ANSWER: Hemochromatosis is iron overload caused by the body being unable to reduce iron absorption even when it doesn’t need iron. The high iron saturation is a good test for diagnosing hemochromatosis. However, it’s the ferritin that best approximates total body iron stores.
A large proportion of the body’s iron is in the red blood cells, so by removing these through phlebotomy (literally, “bloodletting” – usually the blood is donated), iron is taken out of the body. Most experts remove iron through phlebotomy until ferritin levels are below 50. Someone with a ferritin of 39 probably doesn’t need treatment, since the total body iron is nearly normal.
Women who are still menstruating have some degree of protection against iron overload, although it certainly still is possible to develop problems if the iron intake is greater than iron output, in which case phlebotomy is necessary.
DEAR DR. ROACH: My problem is that I am losing my hair. I am a 63-year-old gal in relatively good health who walks for exercise, eats a healthy, balanced diet and takes a pill each day to manage cholesterol and blood pressure. I do not have a thyroid problem, nor do I have diabetes. My dermatologist told me I do not have alopecia, as some of my siblings do.
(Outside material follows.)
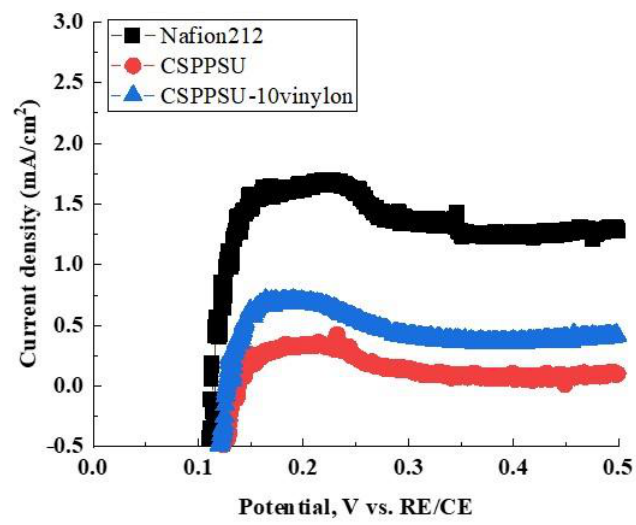
Figure 7. Hydrogen crossover properties of CSPPSU-10vinylon, CSPPSU, and Nafion212 membranes at 80 °C and 100% RH. Table 6. I-V and H 2 crossover data for single cells using the CSPPSU-10vinylon, CSPPSU, and Nafion212 membranes.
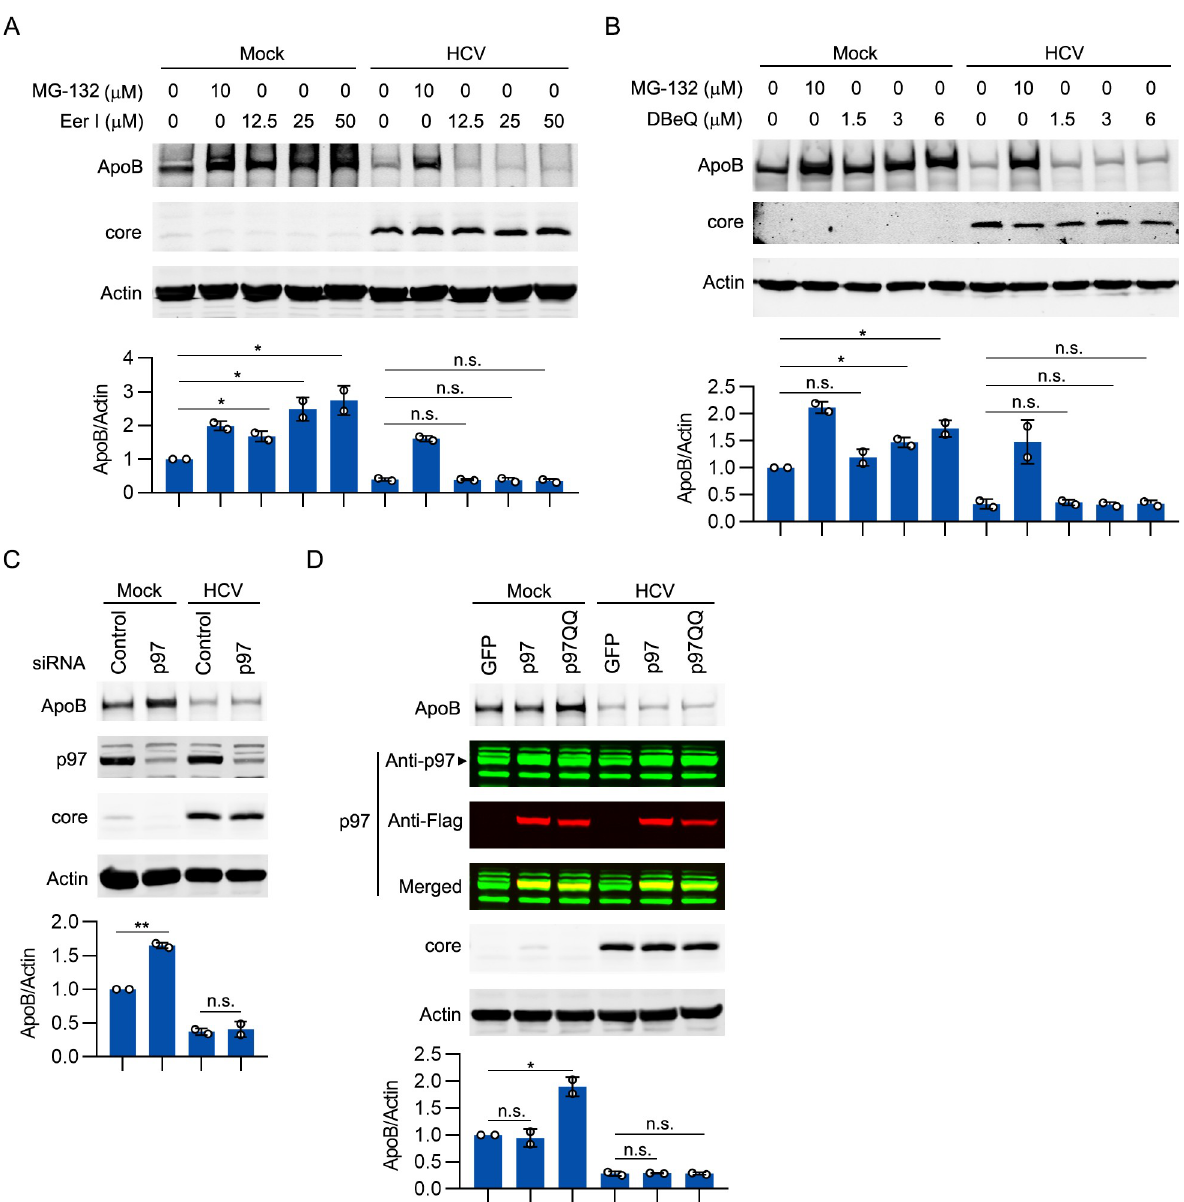
Fig 3. ERAD did not participate in HCV-induced ApoB degradation. (A, B) Huh-7 cells were infected with HCV (MOI = 1) for 4 days prior to treatment with MG-132, Eer I, or DBeQ for 12 hours. The levels of ApoB, Herp, and core were analyzed by western blotting. Actin was used as the loading control. (C) Huh-7 cells were infected with HCV (MOI = 1) for 48 hours prior to transfection with p97 siRNA for 2 days. The levels of ApoB, p97, and core were analyzed by western blotting. Actin was used as the loading control. (D) Huh-7 cells were infected with HCV (MOI = 1) for 2 days prior to transduction with GFP, a Flag-tagged wild type of p97, or a Flag-tagged dominant-negative p97 mutant (p97QQ) for 2 days. The levels of ApoB, p97, and core were analyzed by western blotting. Actin was used as the loading control. The data are presented the means ± SDs from densitometry analyses of n = 2 independent experiments, and representative gels from each specific assay are shown. The statistical significance was determined by unpaired two-sided Student’s t -tests. n.s., not significant. � P < 0.05. �� P <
Instead, he suggested that my hair loss – and specifically the thinning of the hair on top of my scalp – is due to heredity; male pattern baldness runs through both sides of my family.
So here’s the question: Is it safe and/or effective to take 5,000 mcg of over-the-counter biotin supplements to lessen the effect of hair loss, or is this product ineffective and just being pushed on women by pharmaceutical and vitamin manufacturers to increase sales and profits, and to manipulate the consumer into believing that this expensive vitamin product is essential to our well-being? Thank you. – C.W.R.
ANSWER: Biotin has been studied for both male pattern and female pattern baldness, and has had limited success, especially when combined with other vitamins and nutritional supplements (60 percent effectiveness versus 11 percent in one placebo-controlled trial). It might be worth a try, since it is very safe.
As far as expense goes, I found biotin tablets for 6 cents each at an online retailer. It certainly isn’t essential to well-being; in fact, with a healthy diet, I believe no supplement is essential. Vitamin and supplement manufacturers may try to make you think supplements are essential, but there is no good evidence for this. Taking it to try to improve a problem like male-pattern baldness is reasonable, but if it doesn’t help significantly, save your money.